Cerco di intervenire in questo punto critico per coinvolgerli e renderli più consapevoli dell’importanza di questi temi, così che possano portarli avanti nell’ambito delle loro attività lavorative future.

Con il Climate Reality Project interveniamo anche quando ci sono dei progetti importanti nella comunità dove il nostro impegno può fare la differenza, come ad esempio è successo nei mesi scorsi a Milano con il piano “Aria Clima”. Abbiamo fatto un grande lavoro di analisi e revisione critica. E’ in questo contesto che è emersa la questione dell’impronta carbonio dell’infrastruttura digitale del Comune di Milano e la prospettiva dell’uso di energia verde per alimentarla.

Un altro momento per me fondamentale è stato l’incontro con il movimento dei Restart Parties quando mi trovavo ancora a Londra.

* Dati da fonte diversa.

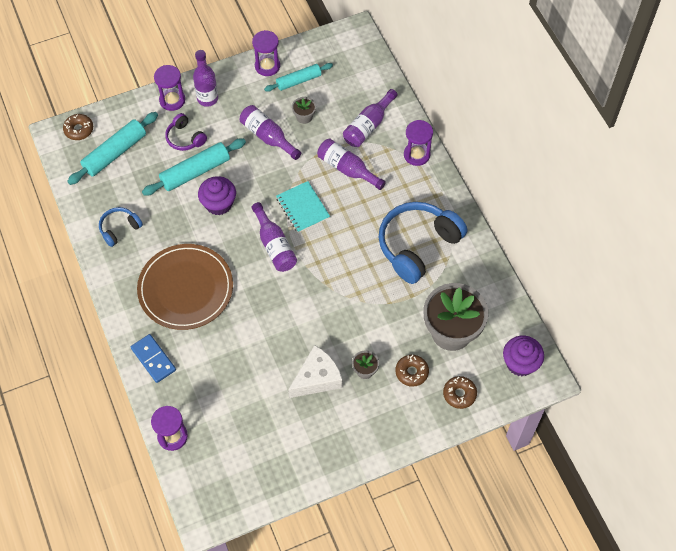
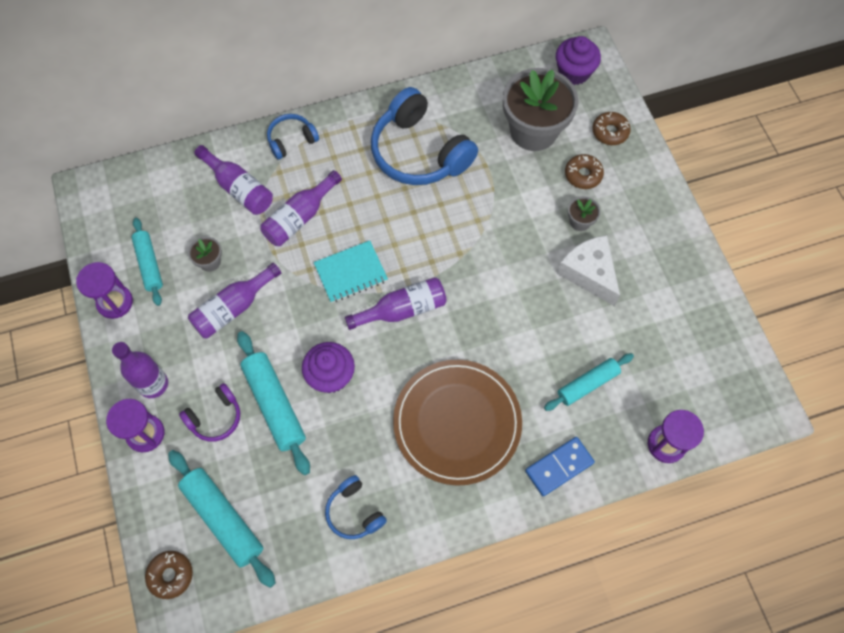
camera: 85 degrees left, 5 degrees up
(219, 378) = (587, 384): none -> turquoise rolling pin
(416, 155) = (291, 140): purple hourglass -> blue headphones

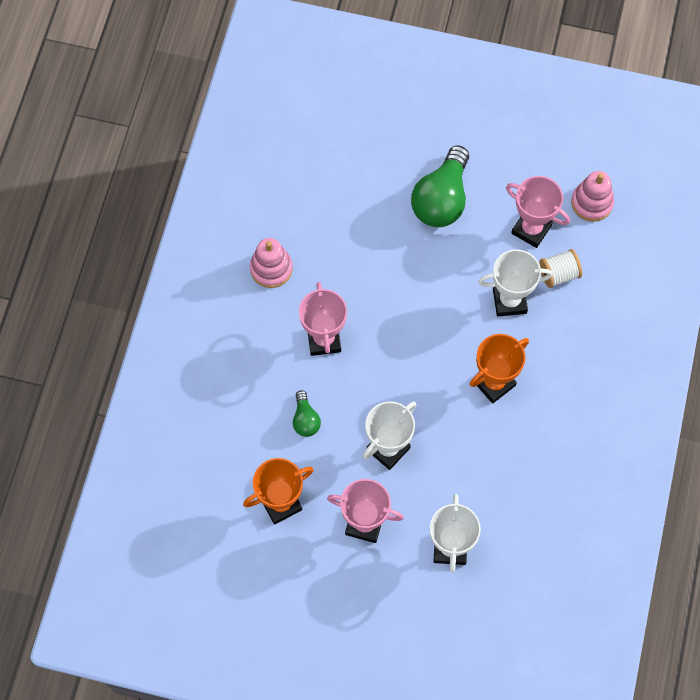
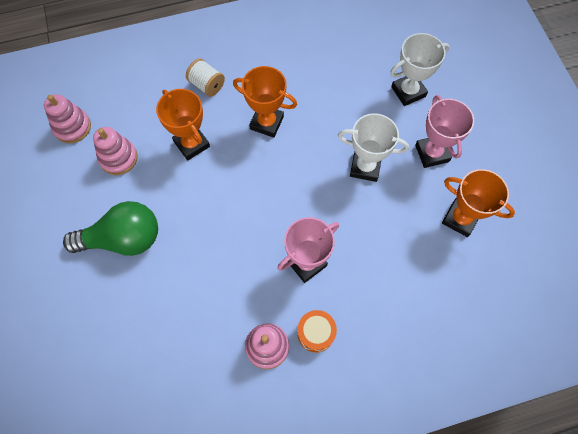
camera: 120 degrees left, 0 degrees up
(257, 313) = (315, 333): none -> orange drum
(305, 420) = (383, 239): green light bulb -> none
(509, 301) = (191, 144): white trophy -> orange trophy
(531, 229) = (118, 158): pink trophy -> pink stacking toy
(558, 274) = (149, 122): white spool -> white spool (207, 85)

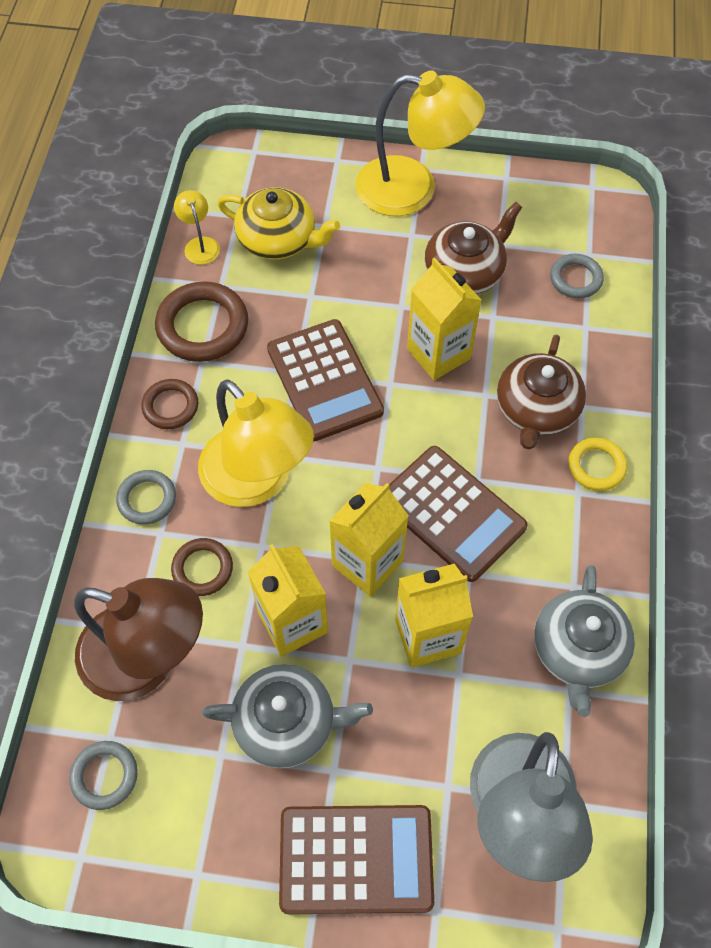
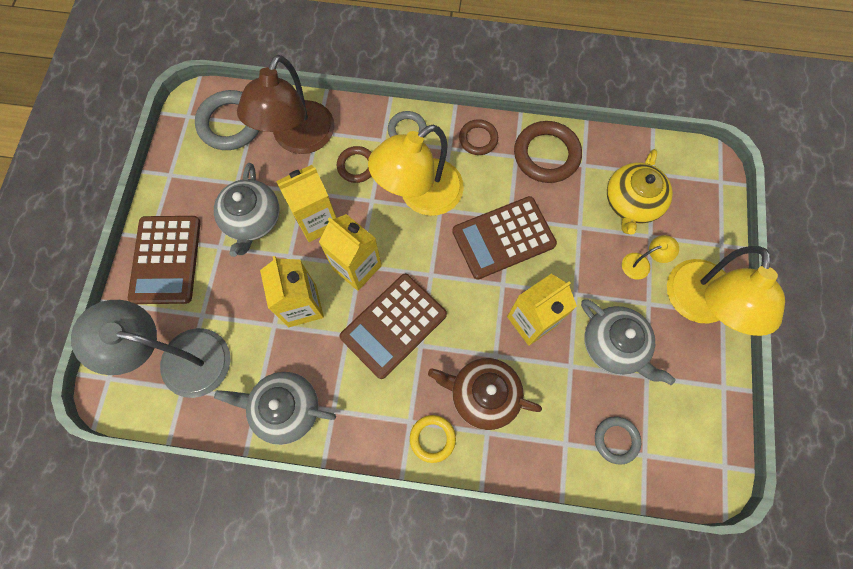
camera: 90 degrees right, 10 degrees up
(105, 776) = (230, 123): grey ring -> grey ring, size x1.70
(200, 244) = (621, 148): yellow lamp -> yellow lamp (641, 264)
(465, 272) = (614, 345): brown teapot -> grey teapot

Parliamo di incontri informativi dove riparatori esperti volontari si offrono per insegnare ai cittadini ad aggiustare dispositivi elettrici ed elettronici che hanno smesso di funzionare, a cui si è affezionati e che non si vogliono buttare via. Il vero valore di questi incontri, più che il servizio di riparazione fine a se stesso, è il supporto formativo e informativo che viene dato a chi partecipa, perché aiuta fondamentalmente a migliorare il rapporto con la tecnologia partendo da azioni semplici, pratiche, e soprattutto utilissime a prolungare la vita dei dispositivi e a ridurre i rifiuti.

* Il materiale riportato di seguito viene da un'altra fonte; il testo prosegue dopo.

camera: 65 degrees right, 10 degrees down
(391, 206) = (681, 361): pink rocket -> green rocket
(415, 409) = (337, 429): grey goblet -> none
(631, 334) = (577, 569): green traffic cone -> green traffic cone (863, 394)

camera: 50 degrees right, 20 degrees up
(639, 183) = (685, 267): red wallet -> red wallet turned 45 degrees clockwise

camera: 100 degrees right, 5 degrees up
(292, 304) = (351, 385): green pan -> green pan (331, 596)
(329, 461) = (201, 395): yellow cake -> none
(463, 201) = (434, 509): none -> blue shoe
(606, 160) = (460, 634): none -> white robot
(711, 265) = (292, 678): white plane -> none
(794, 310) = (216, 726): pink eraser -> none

Nell’autunno del 2018 i restarter britannici, italiani e tedeschi si sono uniti per lanciare una petizione per chiedere alla Commissiona Europea che il diritto alla riparazione sia uno dei principi fondamentali della economia circolare sulla quale la Commissione Europea stava legiferando in quel momento. In Italia abbiamo raccolto più di 100.000 firme in un paio di mesi sulla piattaforma di Change.org, e così è successo in Germania. Alla fine siamo riusciti a presentarci a Bruxelles con quasi 300.000 firme, un peso davvero importante, per cui il Consiglio d’Europa ha effettivamente introdotto i primi principi del diritto alla riparazione, che adesso sono una parte integrante della strategia per l’economia circolare nell’Unione Europea.

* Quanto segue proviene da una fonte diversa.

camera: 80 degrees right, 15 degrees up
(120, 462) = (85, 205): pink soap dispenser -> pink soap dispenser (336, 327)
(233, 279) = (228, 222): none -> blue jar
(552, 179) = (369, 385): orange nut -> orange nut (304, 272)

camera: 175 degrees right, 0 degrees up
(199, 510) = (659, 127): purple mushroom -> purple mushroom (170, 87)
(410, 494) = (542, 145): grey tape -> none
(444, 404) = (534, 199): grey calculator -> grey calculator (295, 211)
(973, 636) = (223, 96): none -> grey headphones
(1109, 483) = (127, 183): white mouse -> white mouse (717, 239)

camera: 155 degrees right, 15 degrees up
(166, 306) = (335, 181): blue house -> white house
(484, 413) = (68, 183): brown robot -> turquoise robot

Sono state introdotte regole per garantire:

  1. La possibilità di smontare gli apparecchi in modo da poterli riparare e prolungare il loro ciclo di vita.
  2. La disponibilità di pezzi di ricambio per un periodo sufficientemente lungo.
  3. La disponibilità di documentazione tecnica e di guide alla riparazione.

Per fare un esempio pratico, grazie a questa campagna dal primo gennaio 2021 è stata introdotta in Francia l’obbligatorietà per i produttori di fornire l’indice di riparabilità di nuovi dispositivi elettronici, come smartphones, in modo che il cittadino al momento dell’acquisto possa valutare le caratteristiche tecniche, il prezzo, ma anche la facilità di riparazione:

Quanto il prodotto sia smontabile, se servono apparecchi o strumentazione apposita, se sono disponibili pezzi di ricambio e per quanto tempo, oltre al loro prezzo d’acquisto sul mercato e se esiste documentazione disponibile. Tutta una serie di criteri importantissimi che possono direzionare il consumatore nell’acquisto, in modo da orientarlo nel preferire a un prodotto di costo inferiore una selezione fatta in ottica della longevità e quindi del risparmio sul lungo termine.

Parliamo di un mondo che si muove in modo molto veloce e dinamico, davvero vicino alle tematiche del Green Hosting.